Thursday 25 August 2005
Mr FINCH (Rosevears) - Every community in Tasmania relies on a variety of transport routes but in the continual battle for government funding to make our main transport arteries safer and more efficient we can tend to forget the big picture. My electorate of Rosevears has very recently been successful in obtaining considerable funding to improve its highway system. For example, last month an allocation of $5.15 million towards improving safety on the West Tamar Highway was announced.
Mr Harriss - You have some influence.
Mr FINCH - Thank you very much. I did not think anybody had noticed, that is why I am going back over the detail here. This was in addition to the $8 million being spent to duplicate the highway between Riverside and Legana - which I had nothing to do with. It is also on top of a further $3 million to speed up the replacement of the Supply River bridge.
This spending is very welcome and part of a continuing process to make our roads safer and more efficient in a region of growing population and, certainly, growing transport demand.
Mr Harriss - Would you consider moving to the Huon?
Mr FINCH - Do you need me down there?
Mr Harriss - Yes.
Mr FINCH - But, Mr President, we must not neglect the other issues connected with improving our major roads. Parts of the West Tamar Highway and many other roads in the State are not pedestrian friendly. For example, there is growing public concern over safe ways for pedestrians to cross the West Tamar Highway in the Riverside area where four schools are located very close to the highway and traffic is fast and confusing in some places, such as the turn-in to the Riverside supermarket and shopping complex. The Riverside High School is seriously concerned about traffic conditions at the school entrance. That is at the intersection of Brownfield Lane and the West Tamar Highway. The school contacted the department of main roads and, as a result, grade 9 and grade 10 students collected and analysed traffic data so that students could play a role in looking at possible solutions.
This is a clear demonstration, Mr President, that road planning and improvement is not just for efficient movement of traffic from one place to another, but also about the safety and convenience of people living in areas through which the main roads pass, and these residents need their own transport and communication networks linking into the arteries. The arteries are important, Mr President, but so are the veins. We neglect the veins, Mr President, at our peril. We need the walkways, cycle tracks and the traffic-free public spaces to hold communities together. This is, of course, the role of local government with input from the communities themselves but careful planning is needed and I suggest this should involve the State as well as the local government. With good coordination public spaces can be connected by cycleways and walkways in communities and they can link into other communities' public spaces and non-vehicle networks. We have the cult of the car, the so-called big box retailing and the growing community indifference of many who think that the Internet and their own families are the only social interaction that they need.
These things are going to poison our communities. We need public spaces for people to meet, to talk, to sit, relax, stroll, play, eat, recreate. And we need to link them all with paths and cycleways as well as the traffic routes.
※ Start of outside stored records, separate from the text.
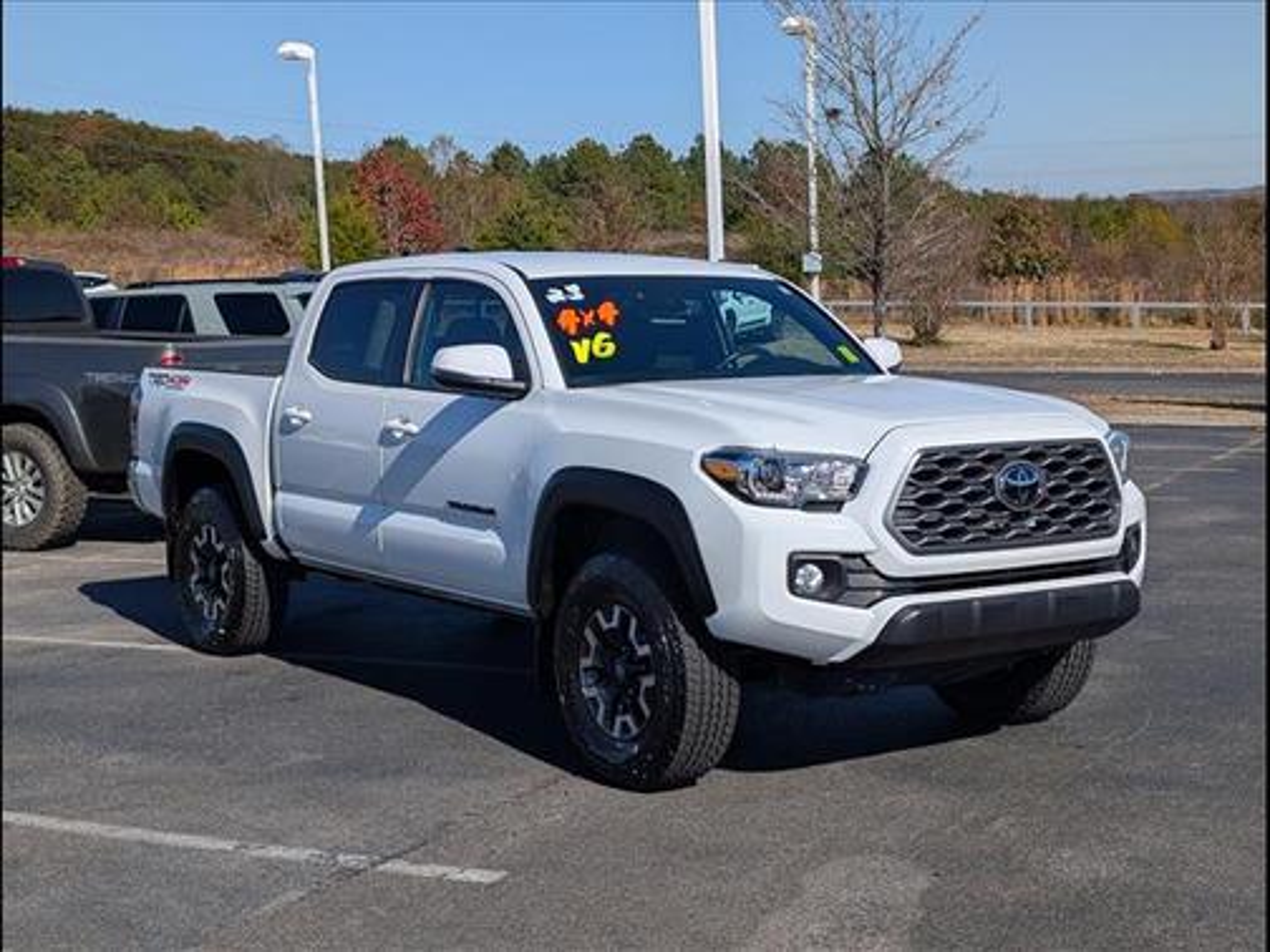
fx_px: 1798
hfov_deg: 38.9
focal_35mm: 49
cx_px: 635
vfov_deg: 29.7
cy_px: 476
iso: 20
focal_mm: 6.9
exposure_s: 1/2500
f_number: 1.68
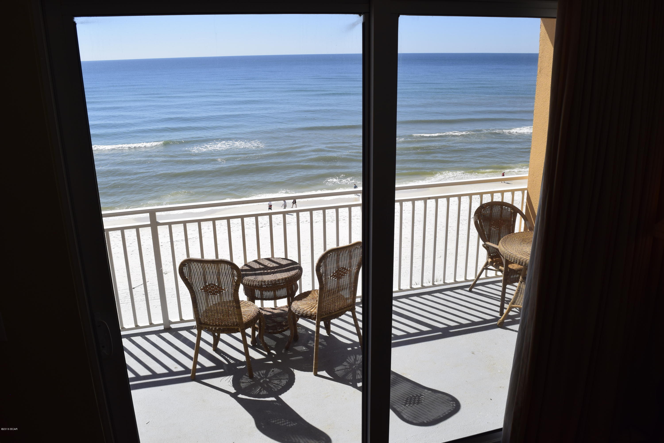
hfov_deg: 67.4
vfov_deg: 47.9
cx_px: 332
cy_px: 222
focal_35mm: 27
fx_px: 498
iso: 400
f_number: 11
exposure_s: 1/320
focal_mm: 18
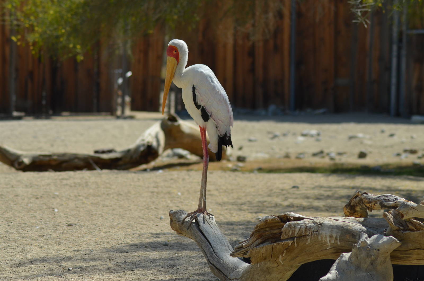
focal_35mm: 232
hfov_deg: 8.9
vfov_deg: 5.9
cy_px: 140
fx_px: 2733
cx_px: 212
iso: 360
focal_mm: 155
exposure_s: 1/2000
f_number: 5.6
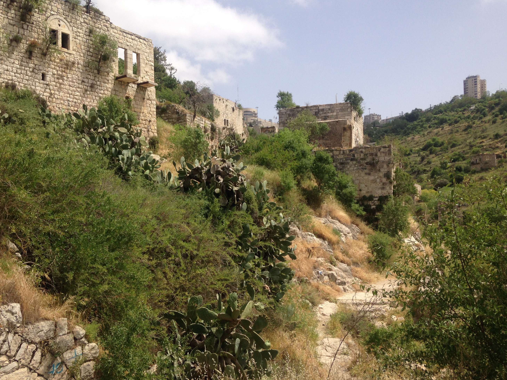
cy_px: 204
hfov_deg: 50.1
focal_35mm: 37
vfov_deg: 38.6
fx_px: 542
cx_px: 228
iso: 50
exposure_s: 1/1869
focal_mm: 4.12
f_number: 2.4
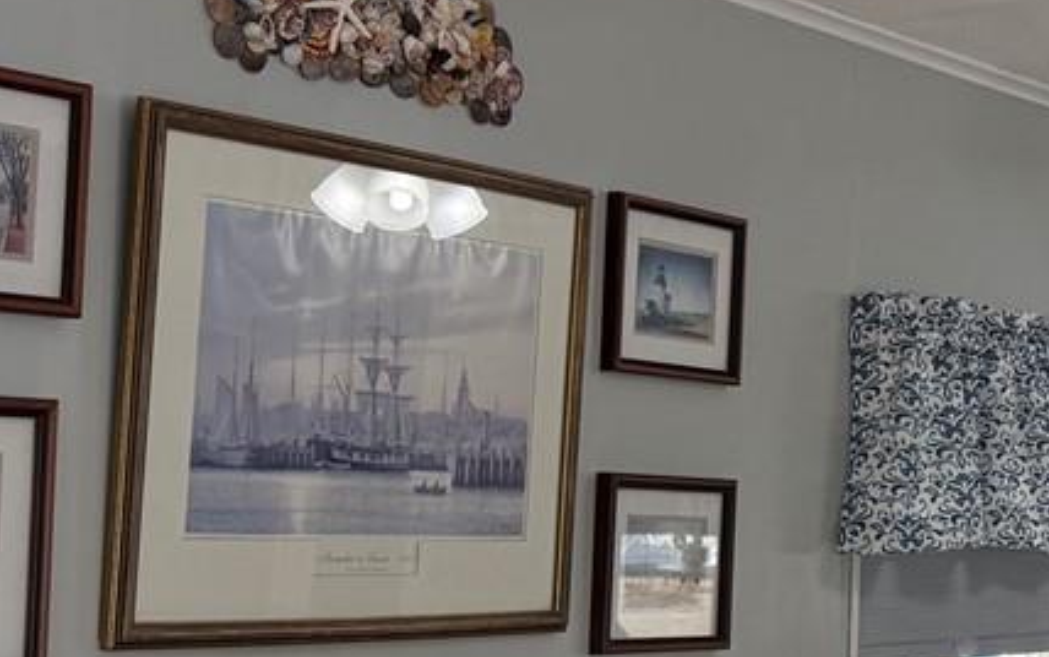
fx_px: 2717
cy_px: 375
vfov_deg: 13.8
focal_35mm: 95
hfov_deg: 17.7
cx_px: 1880
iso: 125
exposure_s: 1/230
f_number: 1.78
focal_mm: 6.76
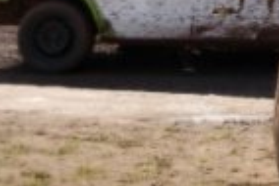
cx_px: 615
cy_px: -178
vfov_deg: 4.4
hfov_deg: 6.4
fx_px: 2405
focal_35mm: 310
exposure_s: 1/1000
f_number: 5
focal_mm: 46
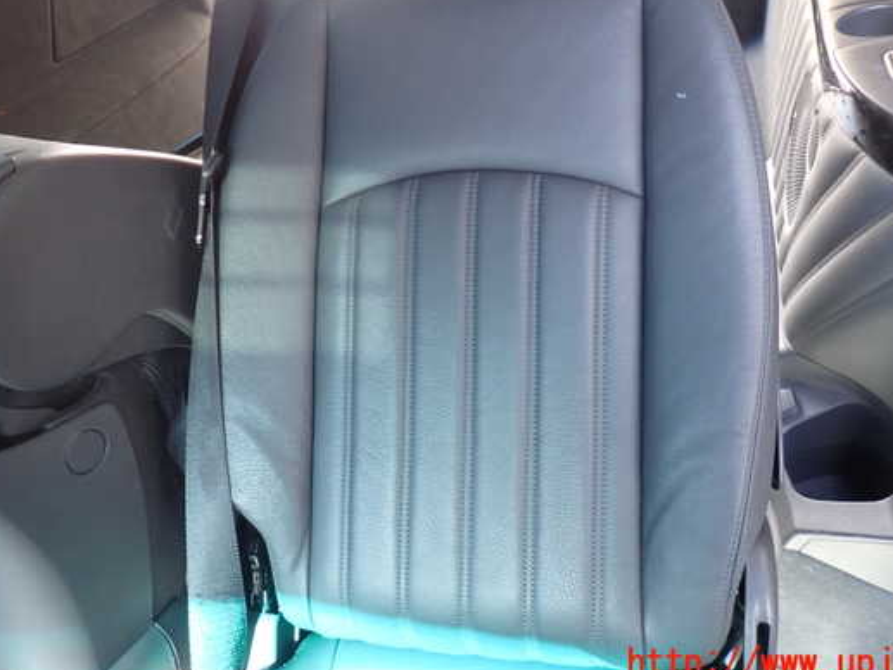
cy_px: 297
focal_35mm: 29
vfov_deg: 48.2
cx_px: 499
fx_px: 748
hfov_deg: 61.5
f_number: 2
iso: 200
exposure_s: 1/60
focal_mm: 4.5
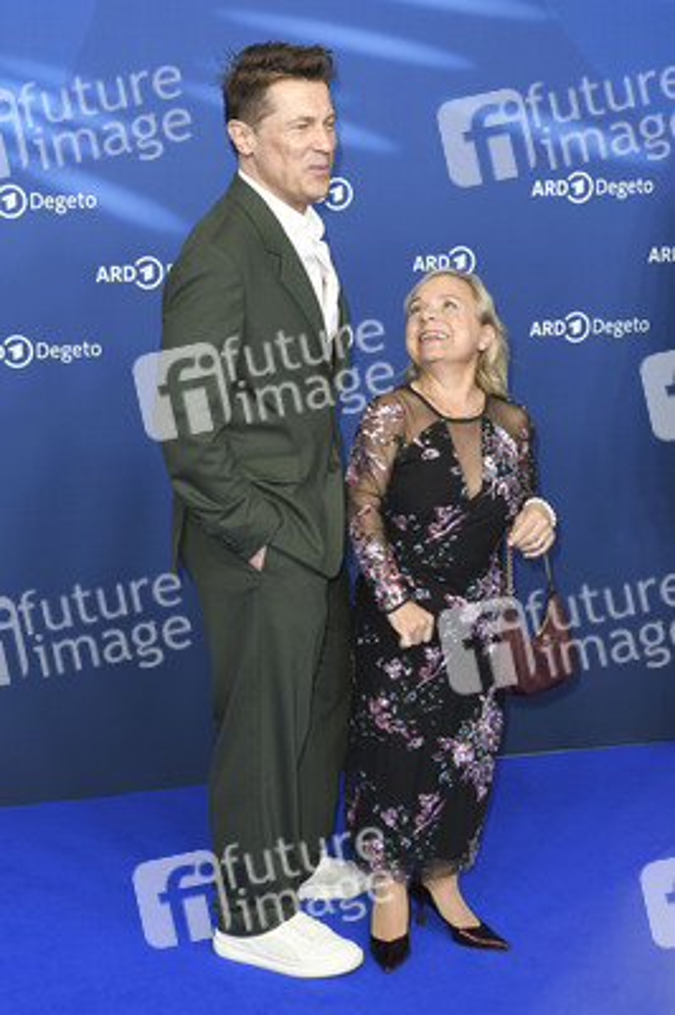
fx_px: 1578
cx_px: 338
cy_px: 508
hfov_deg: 24.2
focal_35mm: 56
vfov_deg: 35.7
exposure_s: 1/320
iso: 800
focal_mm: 56
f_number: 4
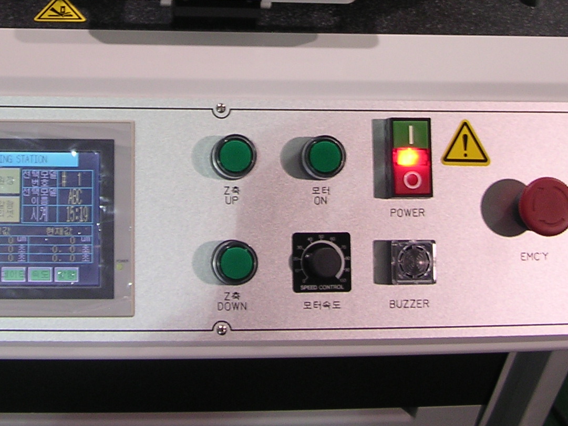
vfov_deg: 20.0
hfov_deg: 26.9
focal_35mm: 72
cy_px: 40
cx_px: 189
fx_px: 1182
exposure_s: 1/16.6
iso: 100
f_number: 2.8
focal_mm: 5.8
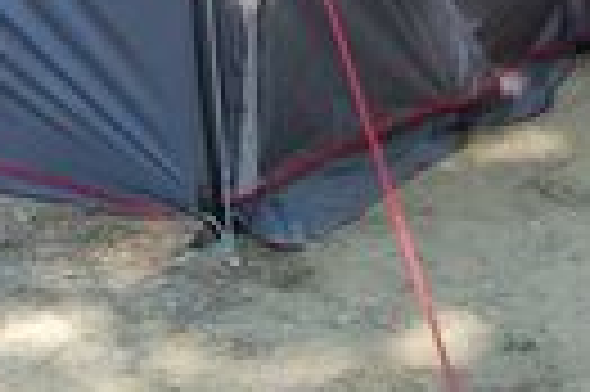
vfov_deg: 8.6
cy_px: -347
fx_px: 2488
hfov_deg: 13.4
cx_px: 72
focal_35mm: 152
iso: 320
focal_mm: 26
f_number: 5.6
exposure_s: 1/125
Of course, these public spaces have to be good enough to attract people.
There are numerous examples of revitalised public spaces bringing a renaissance to local retailing and other business. You can take, for example, the wonderful waterfront Strand development in Townsville. The council says there that the Strand development has brought nearly $230 million into the local community, created more than 2 000 full-time jobs as well as producing a strong sense of community and pride.
There are many other examples where planning for public spaces and links between them which do not involve cars have been a boon for communities. I think locally of Ulverstone and Devonport with their wonderful waterfronts. But we are seeing it starting to happen in Melbourne, in Sydney, and there are many European examples like Copenhagen, Lyon and Barcelona.
I suggest that this approach is becoming very important to Launceston. But it is not just for the cities. Public spaces to promote community are just as important for towns and regional areas like much of my electorate of the West Tamar. Mr President, I gently challenge my colleagues in this House to promote or further promote the concept of attractive public spaces and non-vehicle routes in their own electorates. I am convinced that if they do, they will enhance their communities, they will promote health and fitness and they will attract tourism.
I warn members that this a barrow I shall be pushing even further.